[Document section]
%%
# Define XL build



## Jmcwhor1 (Sep 10, 2011)

I just ordered the parts for my new build and I thought it would be fun to log it here to see what you guys think! So without further delay here is the list of items that I have purchased. I am leaving out the non important peripherals such as DVD/HD drives other than the SSD.

Case: Fractal Design Define XL Black
Motherboard: Gigabyte GA-P67A-UD4-B3
Processor: Intel Core i7-2600K Sandy Bridge 3.4GHz
RaM: G.SKILL Ripjaws X Series 8GB (4 x 2GB) 240-Pin DDR3 2133
PSU: OCZ ZX Series 850W Fully-Modular
SSD: Crucial RealSSD C300 CTFDDAC128MAG-1G1 2.5" 128GB SATA III MLC
Video: EVGA GeForce GTX 470 (Fermi) SuperClocked 1280MB 320-bit
CPU Cooler: Noctua NH-D14 120mm & 140mm SSO CPU Cooler
VGA Cooler: ZALMAN VF3000F(GTX470/465) VGA Cooler with dual 92mm fans
Case Fans: 3x(COUGAR CF-V14H Vortex Hydro-Dynamic-Bearing)
Case Fans: 1x(COUGAR CF-V12HP Vortex Hydro-Dynamic-Bearing)

So that is the system, I am replacing all of the stock case fans with the Cougars for tons of airflow in the case and filling all fan slots with them as well. I am choosing not to include a 140mm into the side panel (until I upgrade to an SLI setup) and not to replace the top 180mm fan (as I have read places that the exhaust channel area for the 180mm fan stifles any additional air flow you can get from something like the penetrator). I realize the video card is not as intense as the rest but I feel that it should be able to handle a decent overclock with the case airflow combined with the aftermarket HS/fans and last for at least another year before a full out upgrade is needed. 

So, what do you guys think? any questions? comments? something you think I missed? or if you think I am an idiot. I would like to hear. I am pretty easy going and open to any conversation you might have. Parts should be in by mid/late next week (Sept.12-16) and I will take pictures of everything when they all arrive. 

Oh and does anybody reading this have any suggestions about replacing stock heatsinks on this specific MB? necessary?

Josh


----------



## t_ski (Sep 11, 2011)

Is this thread asking for advice or will you be showing us the build as it happens?  This section is for project logs, not advice - that would be under System Builder's Advice.


----------



## Jmcwhor1 (Sep 11, 2011)

Im not sure if you read the whole post or not but I did mention I am waiting for the parts to arrive before i can start. I figure its good to introduce yourself and give a little background when you are new. The "what do you guys think" part was to let people know that their input is welcome. I have no friends IRL that I can really talk about this with so that's why I have come here.  I hope that gives you a better understanding of my intention.
%%
[Records provided]
%%
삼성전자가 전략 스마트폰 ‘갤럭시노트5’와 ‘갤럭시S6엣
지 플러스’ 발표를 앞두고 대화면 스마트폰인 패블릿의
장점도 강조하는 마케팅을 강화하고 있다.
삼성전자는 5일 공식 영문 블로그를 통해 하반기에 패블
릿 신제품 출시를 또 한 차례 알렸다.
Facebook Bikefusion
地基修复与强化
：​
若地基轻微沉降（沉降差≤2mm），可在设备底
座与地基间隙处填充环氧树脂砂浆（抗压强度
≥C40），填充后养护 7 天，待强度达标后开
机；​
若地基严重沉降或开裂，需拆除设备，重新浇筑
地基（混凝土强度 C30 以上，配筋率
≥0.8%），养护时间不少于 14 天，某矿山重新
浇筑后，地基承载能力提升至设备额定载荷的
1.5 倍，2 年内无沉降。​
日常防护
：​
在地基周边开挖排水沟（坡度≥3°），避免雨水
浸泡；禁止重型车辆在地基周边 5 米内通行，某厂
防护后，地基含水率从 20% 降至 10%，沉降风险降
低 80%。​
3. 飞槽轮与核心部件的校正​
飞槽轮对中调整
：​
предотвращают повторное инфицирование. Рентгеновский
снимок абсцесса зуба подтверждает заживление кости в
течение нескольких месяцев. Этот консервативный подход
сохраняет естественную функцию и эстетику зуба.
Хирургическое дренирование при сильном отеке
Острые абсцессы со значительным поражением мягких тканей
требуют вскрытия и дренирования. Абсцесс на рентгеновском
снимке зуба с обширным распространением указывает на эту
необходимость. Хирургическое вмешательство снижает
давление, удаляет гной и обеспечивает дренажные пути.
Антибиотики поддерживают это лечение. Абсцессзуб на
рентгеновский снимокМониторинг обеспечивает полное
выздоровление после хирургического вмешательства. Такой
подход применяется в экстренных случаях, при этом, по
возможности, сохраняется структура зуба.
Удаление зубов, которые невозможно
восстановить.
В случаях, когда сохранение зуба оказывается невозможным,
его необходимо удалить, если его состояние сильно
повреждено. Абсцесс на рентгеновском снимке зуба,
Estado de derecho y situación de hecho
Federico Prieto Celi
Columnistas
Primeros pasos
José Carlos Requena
%%
%%
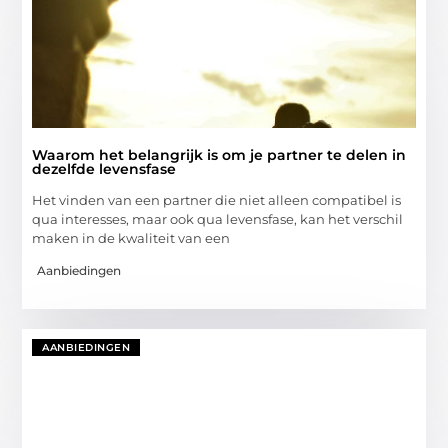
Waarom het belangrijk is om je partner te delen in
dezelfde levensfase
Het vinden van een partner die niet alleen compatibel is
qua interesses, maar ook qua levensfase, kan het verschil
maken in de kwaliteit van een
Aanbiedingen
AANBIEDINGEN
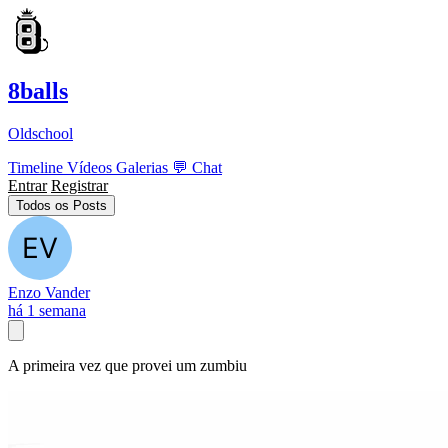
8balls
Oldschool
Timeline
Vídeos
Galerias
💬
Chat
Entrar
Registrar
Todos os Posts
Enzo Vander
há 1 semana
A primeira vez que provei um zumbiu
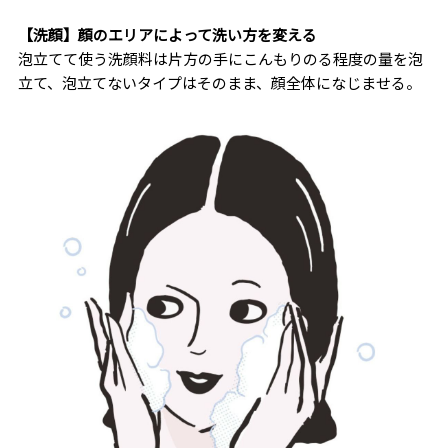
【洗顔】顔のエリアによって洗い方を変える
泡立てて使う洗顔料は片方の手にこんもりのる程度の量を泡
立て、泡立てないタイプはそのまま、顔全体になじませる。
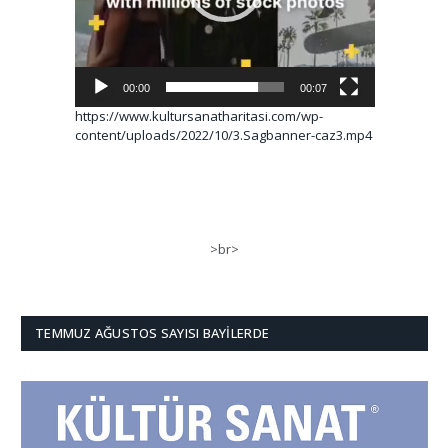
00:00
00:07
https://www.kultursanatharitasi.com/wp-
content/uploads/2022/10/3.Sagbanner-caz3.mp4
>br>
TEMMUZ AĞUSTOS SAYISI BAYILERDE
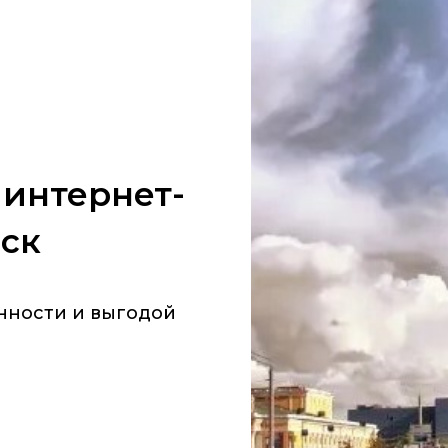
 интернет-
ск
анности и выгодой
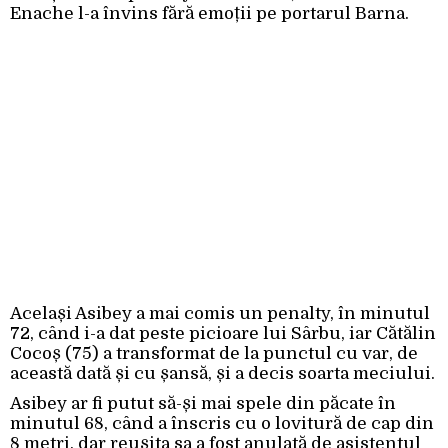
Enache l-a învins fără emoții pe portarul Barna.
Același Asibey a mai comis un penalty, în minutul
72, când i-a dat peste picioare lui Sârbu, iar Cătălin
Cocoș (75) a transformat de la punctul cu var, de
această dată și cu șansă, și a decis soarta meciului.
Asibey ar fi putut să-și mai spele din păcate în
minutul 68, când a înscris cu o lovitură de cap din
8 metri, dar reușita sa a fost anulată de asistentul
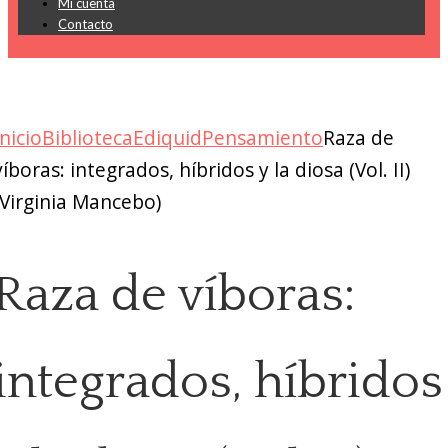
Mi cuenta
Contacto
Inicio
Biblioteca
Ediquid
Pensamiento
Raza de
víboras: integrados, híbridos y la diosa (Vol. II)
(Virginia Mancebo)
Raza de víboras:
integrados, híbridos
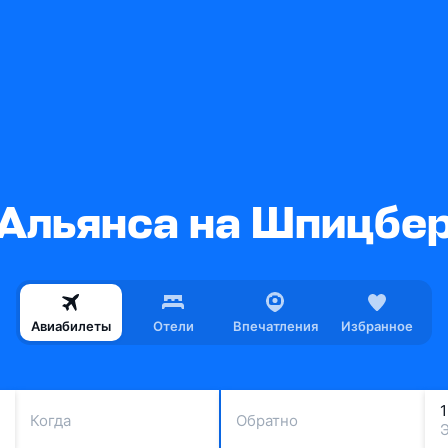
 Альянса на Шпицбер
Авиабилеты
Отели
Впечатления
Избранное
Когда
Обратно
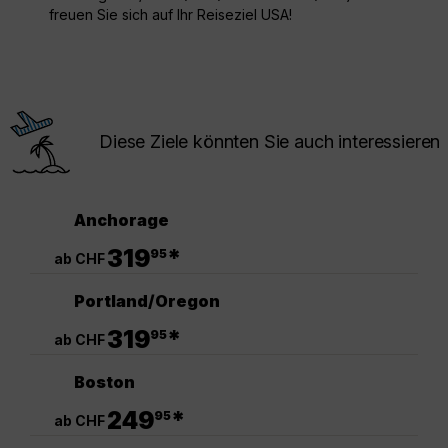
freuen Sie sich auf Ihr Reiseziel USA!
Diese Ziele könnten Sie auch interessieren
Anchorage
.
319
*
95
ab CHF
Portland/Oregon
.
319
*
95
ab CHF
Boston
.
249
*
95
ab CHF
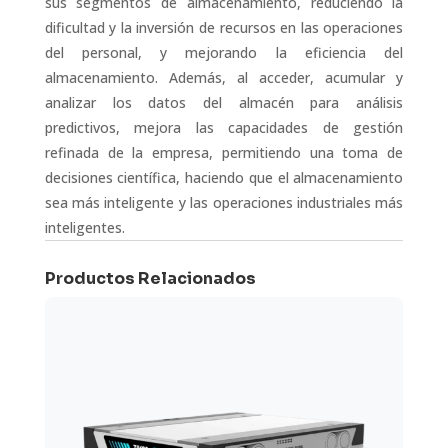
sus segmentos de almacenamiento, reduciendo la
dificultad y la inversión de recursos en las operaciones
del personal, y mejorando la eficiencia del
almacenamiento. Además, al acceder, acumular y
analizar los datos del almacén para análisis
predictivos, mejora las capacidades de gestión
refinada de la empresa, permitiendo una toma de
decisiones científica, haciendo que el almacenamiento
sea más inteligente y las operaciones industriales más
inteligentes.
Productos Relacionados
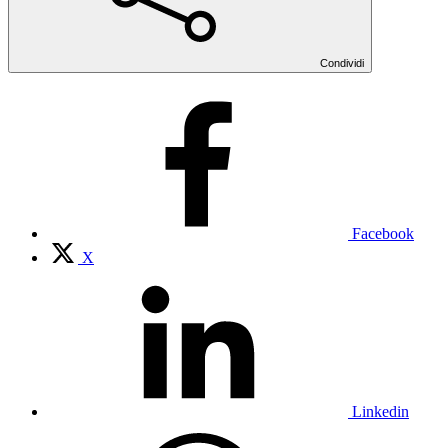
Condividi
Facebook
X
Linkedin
%%
%%
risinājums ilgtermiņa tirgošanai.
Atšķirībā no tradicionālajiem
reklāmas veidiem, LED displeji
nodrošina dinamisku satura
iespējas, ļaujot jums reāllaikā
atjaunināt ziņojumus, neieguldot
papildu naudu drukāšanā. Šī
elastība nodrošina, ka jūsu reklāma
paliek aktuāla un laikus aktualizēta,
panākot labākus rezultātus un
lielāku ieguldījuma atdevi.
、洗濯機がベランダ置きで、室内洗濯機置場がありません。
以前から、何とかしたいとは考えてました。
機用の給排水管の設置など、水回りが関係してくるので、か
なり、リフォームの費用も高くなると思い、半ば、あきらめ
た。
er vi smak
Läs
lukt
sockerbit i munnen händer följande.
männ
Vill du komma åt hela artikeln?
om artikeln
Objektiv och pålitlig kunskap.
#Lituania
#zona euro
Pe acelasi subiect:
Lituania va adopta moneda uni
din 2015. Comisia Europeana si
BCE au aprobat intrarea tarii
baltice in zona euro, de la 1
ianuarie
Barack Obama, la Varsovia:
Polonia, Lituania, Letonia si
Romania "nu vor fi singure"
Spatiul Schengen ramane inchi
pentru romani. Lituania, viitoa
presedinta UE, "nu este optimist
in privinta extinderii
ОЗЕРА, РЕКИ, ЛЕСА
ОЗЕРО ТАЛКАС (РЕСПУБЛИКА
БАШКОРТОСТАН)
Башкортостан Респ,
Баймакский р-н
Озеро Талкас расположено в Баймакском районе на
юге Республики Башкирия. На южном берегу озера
%%
[What this exercise asks]
1. Pick out every line of the listing that contains the word "Хирургическое". Case counts.
2. Write what comes next in the forum thread about the Define XL build, starting after its last post.

[Exercise results]
1.
Хирургическое дренирование при сильном отеке
необходимость. Хирургическое вмешательство снижает

2.
----------



## FreedomEclipse (Sep 11, 2011)

Hi Josh, Welcome to TPU.

my first suggestion would be to switch that 470 with a 560Ti - Their about the same price. but the 560 performs better

second suggestion would be to switch that Noctua NH-D14 for a standard Frio. the NH-D14 might sound extremely quiet while running, but at the same time its just extremely OTT. you can tweak the fans on the Frio till their just about audible and that would be more then sufficient for cooling.

Not only that you save yourself about $20 ($10 if you go for the rebate on the NH-D14)

Ive had a Frio cooling my overvolted 2500k and you really cant get any better then that for aircooling.


----------



## Jmcwhor1 (Sep 11, 2011)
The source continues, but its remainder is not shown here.